One of the important instruments in the field of analytical chemistry is the Mass Spectrometer (MS). In an MS, the analyte molecules are ionized and are then transferred to a mass analyzer, where their mass to charge (m/z) ratios are measured. One type of mass analyzer is the quadrupole mass filter, which has a scan-like operating procedure: The voltages on its rods (including an RF voltage), if kept constant, allow only a small range of m/z values to pass and reach the ion detector, while all the other ions collide with the rods and neutralize. By varying the rod voltages quickly and repeatedly, a scan over a range of the desired m/z values is performed.
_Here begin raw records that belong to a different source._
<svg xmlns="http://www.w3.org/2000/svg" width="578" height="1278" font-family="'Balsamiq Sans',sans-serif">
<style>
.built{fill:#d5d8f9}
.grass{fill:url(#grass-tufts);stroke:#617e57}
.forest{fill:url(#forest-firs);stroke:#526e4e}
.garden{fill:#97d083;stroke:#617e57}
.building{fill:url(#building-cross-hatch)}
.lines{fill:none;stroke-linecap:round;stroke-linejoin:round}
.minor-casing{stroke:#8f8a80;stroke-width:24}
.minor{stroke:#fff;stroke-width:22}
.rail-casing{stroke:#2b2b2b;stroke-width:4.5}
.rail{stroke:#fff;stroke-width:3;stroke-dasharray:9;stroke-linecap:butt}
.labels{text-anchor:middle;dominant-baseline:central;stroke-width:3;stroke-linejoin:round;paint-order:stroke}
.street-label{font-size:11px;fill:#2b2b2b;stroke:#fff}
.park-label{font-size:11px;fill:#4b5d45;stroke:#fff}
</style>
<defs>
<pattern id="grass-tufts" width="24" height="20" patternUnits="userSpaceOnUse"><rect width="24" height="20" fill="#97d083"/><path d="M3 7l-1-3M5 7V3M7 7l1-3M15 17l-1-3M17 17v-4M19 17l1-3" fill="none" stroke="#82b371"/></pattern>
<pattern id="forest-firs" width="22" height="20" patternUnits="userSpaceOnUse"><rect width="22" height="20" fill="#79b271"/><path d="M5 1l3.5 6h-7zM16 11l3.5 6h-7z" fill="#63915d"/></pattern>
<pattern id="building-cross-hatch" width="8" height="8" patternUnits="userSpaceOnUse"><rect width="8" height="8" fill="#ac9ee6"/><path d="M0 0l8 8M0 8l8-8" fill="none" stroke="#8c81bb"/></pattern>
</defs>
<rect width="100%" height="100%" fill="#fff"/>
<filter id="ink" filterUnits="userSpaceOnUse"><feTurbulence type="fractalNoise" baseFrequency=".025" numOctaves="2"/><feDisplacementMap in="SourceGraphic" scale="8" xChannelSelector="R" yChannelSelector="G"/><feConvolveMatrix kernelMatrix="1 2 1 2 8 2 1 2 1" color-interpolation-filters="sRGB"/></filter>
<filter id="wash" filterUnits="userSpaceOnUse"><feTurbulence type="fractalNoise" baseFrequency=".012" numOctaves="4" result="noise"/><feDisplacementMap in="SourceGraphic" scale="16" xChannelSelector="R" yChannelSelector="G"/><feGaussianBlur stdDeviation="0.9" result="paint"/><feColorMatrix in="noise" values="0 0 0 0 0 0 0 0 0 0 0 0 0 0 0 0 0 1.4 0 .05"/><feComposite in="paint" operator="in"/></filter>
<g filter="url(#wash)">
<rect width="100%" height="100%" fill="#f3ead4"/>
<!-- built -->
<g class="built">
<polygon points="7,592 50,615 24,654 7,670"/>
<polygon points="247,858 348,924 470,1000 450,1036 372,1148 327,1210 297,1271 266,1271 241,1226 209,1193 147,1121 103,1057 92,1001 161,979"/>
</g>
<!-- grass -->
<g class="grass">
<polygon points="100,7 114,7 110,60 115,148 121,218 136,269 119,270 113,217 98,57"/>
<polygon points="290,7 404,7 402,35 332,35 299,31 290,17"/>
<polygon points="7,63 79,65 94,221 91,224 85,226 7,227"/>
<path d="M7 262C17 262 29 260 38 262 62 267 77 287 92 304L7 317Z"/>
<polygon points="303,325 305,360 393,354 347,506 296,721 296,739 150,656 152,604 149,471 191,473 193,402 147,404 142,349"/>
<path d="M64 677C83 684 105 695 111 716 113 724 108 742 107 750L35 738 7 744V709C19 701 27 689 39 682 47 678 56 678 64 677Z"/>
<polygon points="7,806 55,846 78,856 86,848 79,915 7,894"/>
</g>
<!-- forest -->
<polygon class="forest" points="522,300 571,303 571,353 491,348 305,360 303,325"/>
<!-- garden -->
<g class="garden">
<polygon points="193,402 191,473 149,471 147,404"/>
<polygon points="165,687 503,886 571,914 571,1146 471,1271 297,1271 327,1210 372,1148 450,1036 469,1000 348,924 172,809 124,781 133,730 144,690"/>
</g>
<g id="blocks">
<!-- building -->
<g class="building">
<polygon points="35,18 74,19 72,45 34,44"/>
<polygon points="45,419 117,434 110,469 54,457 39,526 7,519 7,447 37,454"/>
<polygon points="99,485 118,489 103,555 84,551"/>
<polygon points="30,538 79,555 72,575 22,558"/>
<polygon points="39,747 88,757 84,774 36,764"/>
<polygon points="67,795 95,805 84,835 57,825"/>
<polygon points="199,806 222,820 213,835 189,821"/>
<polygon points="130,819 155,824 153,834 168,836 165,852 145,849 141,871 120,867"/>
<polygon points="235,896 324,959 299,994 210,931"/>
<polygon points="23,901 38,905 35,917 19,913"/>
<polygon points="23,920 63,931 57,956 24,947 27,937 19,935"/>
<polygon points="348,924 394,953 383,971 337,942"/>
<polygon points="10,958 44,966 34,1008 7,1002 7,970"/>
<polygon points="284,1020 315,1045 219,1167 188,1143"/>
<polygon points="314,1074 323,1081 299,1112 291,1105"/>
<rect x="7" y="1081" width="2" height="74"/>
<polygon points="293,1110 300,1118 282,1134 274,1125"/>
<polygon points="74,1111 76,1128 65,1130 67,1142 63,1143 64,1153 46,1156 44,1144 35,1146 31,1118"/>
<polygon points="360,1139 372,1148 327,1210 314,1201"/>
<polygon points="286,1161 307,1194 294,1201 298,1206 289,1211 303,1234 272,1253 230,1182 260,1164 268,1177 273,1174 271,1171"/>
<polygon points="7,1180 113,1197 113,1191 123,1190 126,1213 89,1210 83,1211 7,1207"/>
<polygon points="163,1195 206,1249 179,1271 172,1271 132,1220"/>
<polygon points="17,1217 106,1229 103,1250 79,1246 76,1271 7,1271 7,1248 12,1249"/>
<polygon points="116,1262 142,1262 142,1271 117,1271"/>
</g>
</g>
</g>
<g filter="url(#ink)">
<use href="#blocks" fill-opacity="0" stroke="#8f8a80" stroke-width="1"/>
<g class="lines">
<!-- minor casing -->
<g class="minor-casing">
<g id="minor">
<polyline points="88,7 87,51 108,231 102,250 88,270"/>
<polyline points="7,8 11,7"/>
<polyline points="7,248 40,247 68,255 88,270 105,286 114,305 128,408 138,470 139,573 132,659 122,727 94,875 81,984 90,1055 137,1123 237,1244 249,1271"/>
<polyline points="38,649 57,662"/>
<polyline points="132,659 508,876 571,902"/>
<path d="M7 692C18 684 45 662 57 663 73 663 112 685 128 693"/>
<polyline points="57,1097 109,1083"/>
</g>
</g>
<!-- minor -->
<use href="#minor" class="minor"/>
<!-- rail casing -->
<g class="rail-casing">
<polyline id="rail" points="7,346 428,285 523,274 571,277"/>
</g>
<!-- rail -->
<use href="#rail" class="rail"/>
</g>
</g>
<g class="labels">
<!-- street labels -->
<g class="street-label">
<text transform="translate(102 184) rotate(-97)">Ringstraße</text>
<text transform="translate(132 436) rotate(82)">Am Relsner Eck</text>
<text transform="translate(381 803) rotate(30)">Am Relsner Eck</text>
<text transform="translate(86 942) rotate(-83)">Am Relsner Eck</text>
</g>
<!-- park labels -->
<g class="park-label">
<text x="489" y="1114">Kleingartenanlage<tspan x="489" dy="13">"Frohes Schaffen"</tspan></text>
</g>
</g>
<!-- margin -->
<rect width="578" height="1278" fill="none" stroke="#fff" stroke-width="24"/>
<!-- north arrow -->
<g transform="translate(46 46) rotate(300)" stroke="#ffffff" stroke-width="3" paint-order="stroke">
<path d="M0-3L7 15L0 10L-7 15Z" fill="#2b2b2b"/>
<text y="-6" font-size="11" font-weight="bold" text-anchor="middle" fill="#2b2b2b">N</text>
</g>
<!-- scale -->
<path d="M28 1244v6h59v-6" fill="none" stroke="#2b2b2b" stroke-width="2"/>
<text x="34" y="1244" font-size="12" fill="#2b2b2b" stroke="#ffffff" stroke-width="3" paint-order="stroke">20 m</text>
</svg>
Before the analyte molecules reach the quadrupole they must first be ionized. In most cases, when the MS is coupled with a Gas Chromatograph (GC) (and in some cases with a Liquid Chromatograph (LC)), the Electron Ionization (EI) ion source is used. After the ionization step, the ions pass through a series of ion-lenses that focus and guide them into the mass analyzer. The voltages on these lenses can be optimized for each specific m/z value to increase the amount of ions reaching the quadrupole. It can be beneficial, in terms of sensitivity, for the voltages on these ion-lenses to be synchronized with the quadrupole voltages scan, so that all the ion manipulating elements are perfectly tuned to the same specific m/z value at any given time. In certain cases this dynamic mass-dependent optimization of the lenses can increase the signal by a factor of 2 or more.
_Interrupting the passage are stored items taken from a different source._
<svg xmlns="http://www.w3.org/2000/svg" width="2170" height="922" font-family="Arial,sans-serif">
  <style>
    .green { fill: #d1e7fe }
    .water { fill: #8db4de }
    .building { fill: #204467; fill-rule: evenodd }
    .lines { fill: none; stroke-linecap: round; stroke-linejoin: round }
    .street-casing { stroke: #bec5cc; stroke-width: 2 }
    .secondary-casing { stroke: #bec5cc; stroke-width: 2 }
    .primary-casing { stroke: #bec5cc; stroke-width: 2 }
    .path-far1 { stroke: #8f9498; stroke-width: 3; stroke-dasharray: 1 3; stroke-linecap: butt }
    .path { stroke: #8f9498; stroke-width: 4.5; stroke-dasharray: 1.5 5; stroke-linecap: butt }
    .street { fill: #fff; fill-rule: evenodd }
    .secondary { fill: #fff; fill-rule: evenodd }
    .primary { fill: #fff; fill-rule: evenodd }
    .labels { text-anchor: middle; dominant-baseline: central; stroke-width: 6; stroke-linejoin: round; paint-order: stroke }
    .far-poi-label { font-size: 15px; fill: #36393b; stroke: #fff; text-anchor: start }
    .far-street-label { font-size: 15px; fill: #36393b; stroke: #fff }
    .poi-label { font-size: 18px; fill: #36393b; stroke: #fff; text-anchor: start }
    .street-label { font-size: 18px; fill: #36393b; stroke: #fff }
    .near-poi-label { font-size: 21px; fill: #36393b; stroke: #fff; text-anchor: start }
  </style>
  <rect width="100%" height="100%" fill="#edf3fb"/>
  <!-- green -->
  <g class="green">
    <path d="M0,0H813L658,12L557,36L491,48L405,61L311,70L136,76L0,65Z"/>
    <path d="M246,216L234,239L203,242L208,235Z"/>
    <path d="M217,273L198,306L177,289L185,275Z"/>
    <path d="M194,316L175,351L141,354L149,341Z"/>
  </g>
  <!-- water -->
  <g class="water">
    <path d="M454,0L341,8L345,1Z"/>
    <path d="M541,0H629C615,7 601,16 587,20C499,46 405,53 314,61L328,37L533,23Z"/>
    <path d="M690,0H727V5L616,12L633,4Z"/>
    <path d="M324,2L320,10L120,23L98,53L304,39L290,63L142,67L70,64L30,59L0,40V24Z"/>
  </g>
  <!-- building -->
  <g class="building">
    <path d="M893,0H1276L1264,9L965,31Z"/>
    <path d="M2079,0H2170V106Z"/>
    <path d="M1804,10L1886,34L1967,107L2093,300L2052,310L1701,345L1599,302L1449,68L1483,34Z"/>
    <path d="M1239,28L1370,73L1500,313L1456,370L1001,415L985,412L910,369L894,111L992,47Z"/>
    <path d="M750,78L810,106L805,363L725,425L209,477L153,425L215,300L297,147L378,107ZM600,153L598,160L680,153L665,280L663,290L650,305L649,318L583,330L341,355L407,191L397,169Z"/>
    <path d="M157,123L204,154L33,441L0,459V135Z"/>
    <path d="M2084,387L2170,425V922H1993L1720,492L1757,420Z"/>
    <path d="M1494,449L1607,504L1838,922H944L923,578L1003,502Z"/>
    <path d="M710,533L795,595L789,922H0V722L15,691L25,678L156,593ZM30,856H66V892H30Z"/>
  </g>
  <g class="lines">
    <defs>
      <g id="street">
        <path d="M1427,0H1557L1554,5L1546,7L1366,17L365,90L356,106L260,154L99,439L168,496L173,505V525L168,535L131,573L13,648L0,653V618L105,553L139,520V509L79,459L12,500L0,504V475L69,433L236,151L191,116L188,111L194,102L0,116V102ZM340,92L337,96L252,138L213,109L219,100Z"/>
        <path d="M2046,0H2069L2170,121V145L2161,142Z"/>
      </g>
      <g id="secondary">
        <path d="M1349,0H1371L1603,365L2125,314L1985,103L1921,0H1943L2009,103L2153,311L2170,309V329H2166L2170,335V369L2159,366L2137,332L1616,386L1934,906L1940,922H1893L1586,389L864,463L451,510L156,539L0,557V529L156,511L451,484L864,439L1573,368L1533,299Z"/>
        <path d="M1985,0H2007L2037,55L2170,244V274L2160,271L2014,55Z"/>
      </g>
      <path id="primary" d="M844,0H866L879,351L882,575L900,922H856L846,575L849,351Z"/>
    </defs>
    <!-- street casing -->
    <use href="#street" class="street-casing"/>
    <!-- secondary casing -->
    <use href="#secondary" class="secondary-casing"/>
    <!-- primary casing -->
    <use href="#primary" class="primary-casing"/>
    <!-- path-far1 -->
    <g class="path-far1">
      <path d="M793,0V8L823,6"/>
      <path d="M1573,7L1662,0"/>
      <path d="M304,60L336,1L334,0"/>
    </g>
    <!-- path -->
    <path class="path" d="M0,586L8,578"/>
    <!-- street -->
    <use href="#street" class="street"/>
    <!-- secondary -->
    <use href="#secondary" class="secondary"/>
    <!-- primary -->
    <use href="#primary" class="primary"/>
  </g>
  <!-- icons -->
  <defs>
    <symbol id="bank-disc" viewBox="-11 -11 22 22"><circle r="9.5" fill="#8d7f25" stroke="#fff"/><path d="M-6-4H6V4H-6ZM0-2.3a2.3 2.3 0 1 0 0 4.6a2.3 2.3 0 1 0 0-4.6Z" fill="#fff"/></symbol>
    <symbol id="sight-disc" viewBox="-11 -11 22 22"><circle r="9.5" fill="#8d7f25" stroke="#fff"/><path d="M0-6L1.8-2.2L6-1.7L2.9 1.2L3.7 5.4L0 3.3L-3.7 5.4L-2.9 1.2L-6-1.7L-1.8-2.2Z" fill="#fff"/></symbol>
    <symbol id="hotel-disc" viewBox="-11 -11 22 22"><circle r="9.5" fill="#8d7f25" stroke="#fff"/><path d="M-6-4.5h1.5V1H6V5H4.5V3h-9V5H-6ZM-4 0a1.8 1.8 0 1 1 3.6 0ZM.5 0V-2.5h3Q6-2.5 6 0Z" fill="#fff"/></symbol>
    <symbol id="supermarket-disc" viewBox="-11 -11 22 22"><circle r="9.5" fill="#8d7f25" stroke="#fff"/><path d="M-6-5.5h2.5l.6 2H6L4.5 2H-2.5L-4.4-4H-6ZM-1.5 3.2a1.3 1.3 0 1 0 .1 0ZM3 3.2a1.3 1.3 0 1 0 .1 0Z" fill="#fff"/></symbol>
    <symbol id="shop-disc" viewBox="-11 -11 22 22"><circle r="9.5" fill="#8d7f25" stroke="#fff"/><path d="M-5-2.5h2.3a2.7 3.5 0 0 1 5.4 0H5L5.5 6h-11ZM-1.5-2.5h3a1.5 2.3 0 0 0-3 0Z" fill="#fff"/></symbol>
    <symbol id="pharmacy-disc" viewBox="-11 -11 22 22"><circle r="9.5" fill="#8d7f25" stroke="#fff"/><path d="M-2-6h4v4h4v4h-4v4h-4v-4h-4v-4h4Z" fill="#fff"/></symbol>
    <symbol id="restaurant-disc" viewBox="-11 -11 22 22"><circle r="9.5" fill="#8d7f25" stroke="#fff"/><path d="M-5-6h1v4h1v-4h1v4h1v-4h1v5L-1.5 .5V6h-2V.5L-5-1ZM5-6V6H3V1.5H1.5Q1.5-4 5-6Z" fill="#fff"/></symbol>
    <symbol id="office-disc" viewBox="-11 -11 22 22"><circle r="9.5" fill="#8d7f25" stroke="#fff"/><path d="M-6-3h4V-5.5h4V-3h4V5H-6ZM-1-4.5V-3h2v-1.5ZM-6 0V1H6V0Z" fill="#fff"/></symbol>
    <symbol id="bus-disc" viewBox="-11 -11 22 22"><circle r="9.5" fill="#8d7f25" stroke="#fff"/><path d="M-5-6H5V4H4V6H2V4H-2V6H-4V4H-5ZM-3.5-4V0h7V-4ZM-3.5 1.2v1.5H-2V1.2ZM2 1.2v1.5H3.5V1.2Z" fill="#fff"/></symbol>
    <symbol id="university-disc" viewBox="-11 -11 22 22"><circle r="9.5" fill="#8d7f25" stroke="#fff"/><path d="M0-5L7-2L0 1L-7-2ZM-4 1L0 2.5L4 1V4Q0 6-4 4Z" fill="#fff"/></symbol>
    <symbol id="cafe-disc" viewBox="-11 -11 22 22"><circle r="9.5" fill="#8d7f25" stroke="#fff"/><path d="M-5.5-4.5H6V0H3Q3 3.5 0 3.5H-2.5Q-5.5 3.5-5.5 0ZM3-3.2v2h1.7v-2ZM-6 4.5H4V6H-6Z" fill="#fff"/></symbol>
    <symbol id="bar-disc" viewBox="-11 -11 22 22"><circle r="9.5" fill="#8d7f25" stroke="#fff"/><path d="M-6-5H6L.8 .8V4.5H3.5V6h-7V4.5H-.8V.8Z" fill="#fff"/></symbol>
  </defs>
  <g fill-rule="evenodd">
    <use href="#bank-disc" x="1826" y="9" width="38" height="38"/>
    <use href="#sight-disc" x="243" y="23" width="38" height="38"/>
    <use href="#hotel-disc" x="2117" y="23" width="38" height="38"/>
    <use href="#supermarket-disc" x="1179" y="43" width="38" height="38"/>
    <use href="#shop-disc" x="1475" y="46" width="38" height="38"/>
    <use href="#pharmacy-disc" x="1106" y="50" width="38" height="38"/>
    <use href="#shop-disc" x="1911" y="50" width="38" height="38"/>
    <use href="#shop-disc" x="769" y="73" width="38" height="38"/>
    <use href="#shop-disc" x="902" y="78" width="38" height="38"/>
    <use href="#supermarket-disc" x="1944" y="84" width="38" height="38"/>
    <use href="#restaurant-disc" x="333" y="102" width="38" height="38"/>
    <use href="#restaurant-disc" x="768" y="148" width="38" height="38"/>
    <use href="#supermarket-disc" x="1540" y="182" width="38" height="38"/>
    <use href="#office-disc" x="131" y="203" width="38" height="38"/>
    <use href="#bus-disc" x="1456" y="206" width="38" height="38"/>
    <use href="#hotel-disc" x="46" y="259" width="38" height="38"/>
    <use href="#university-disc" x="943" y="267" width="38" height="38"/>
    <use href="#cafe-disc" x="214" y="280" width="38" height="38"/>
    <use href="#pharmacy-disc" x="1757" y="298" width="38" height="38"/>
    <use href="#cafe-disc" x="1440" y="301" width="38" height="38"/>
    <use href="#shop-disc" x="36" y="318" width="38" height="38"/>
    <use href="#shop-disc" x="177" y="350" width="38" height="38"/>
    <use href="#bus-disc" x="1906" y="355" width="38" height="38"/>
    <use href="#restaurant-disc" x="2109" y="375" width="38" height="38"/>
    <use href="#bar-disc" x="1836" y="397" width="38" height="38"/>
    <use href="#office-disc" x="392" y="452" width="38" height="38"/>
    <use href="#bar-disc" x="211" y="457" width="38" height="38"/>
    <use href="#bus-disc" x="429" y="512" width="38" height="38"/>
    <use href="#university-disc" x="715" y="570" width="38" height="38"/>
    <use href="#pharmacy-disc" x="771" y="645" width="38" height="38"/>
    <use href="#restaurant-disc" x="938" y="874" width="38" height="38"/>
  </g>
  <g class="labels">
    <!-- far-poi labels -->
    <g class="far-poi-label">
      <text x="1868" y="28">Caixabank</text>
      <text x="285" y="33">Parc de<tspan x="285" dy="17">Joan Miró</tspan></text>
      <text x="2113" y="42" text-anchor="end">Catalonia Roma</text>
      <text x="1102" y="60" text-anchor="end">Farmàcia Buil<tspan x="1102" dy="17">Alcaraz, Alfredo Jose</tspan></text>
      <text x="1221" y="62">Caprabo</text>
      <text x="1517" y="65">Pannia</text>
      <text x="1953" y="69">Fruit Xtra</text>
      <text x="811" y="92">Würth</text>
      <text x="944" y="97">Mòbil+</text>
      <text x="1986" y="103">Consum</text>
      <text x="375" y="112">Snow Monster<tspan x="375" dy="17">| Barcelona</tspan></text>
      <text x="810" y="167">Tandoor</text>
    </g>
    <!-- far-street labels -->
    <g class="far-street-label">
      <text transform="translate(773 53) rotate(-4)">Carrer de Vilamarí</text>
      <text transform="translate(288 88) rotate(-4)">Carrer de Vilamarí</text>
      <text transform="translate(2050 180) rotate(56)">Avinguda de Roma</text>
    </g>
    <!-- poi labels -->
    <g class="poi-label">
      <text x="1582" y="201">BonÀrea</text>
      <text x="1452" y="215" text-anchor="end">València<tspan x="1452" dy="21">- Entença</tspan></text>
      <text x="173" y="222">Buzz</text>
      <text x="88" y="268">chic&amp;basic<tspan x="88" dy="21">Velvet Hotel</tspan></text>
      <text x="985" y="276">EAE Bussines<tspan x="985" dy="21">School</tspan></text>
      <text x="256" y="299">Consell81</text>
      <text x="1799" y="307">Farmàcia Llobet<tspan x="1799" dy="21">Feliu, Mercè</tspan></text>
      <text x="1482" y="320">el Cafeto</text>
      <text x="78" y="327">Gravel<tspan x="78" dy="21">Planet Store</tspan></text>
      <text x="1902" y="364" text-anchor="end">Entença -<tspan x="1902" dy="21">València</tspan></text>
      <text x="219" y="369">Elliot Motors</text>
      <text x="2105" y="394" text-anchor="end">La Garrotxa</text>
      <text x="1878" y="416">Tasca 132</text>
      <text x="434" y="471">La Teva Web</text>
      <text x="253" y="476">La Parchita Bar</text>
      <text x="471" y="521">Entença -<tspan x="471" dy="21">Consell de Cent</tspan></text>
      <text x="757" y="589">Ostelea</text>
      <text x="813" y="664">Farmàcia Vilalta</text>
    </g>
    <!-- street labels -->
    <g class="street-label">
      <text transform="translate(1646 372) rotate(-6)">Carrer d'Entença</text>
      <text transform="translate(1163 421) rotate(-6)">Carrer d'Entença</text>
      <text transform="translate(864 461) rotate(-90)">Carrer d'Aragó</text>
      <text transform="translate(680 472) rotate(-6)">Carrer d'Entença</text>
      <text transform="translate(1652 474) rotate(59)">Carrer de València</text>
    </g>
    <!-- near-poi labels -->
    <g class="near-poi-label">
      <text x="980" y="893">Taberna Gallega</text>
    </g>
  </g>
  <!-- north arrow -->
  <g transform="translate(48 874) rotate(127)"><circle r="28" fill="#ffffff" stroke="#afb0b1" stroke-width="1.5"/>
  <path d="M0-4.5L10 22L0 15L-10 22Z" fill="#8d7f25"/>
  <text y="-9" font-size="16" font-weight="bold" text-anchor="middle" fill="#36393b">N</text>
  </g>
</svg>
This work describes an implementation of such optimization and the synchronization between the ion-lenses and the quadrupole. To implement a dynamic mass-dependent optimization controller, a digital circuit based on a DSP and high voltage amplifiers was developed. A fast algorithm was used in order to calculate the optimized voltages in real time (using interpolation), utilizing only a small amount of memory. The controller can optimize up to 8 independent high voltage channels ranging between ±150 V at a rate of 100 ms, and can work in two operation modes: static and dynamic.